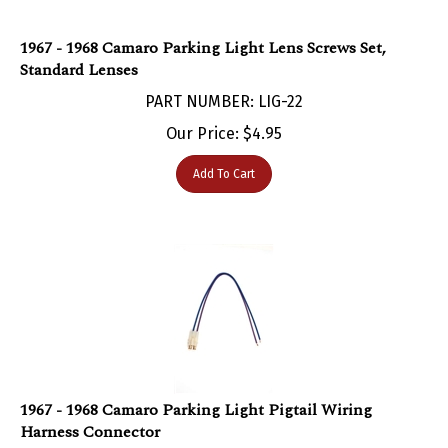
1967 - 1968 Camaro Parking Light Lens Screws Set,
Standard Lenses
PART NUMBER: LIG-22
Our Price:
$
4.95
Add To Cart
1967 - 1968 Camaro Parking Light Pigtail Wiring
Harness Connector
PART NUMBER: LIG-743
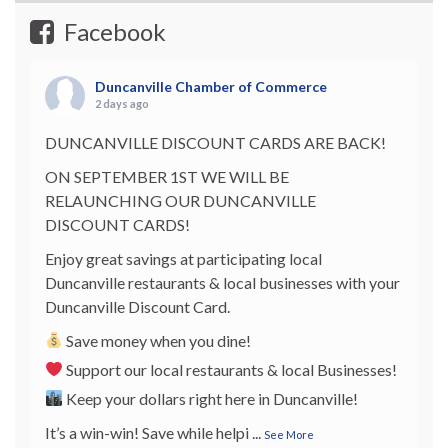
Facebook
Duncanville Chamber of Commerce
2 days ago
DUNCANVILLE DISCOUNT CARDS ARE BACK!
ON SEPTEMBER 1ST WE WILL BE
RELAUNCHING OUR DUNCANVILLE
DISCOUNT CARDS!
Enjoy great savings at participating local
Duncanville restaurants & local businesses with your
Duncanville Discount Card.
Save money when you dine!
Support our local restaurants & local Businesses!
Keep your dollars right here in Duncanville!
It’s a win-win! Save while helpi
...
See More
════
Please locate each line in the listing above that contains the word "Parking", matching upper and lower case, and copy those lines.

• Exercise response
1967 - 1968 Camaro Parking Light Lens Screws Set,
1967 - 1968 Camaro Parking Light Pigtail Wiring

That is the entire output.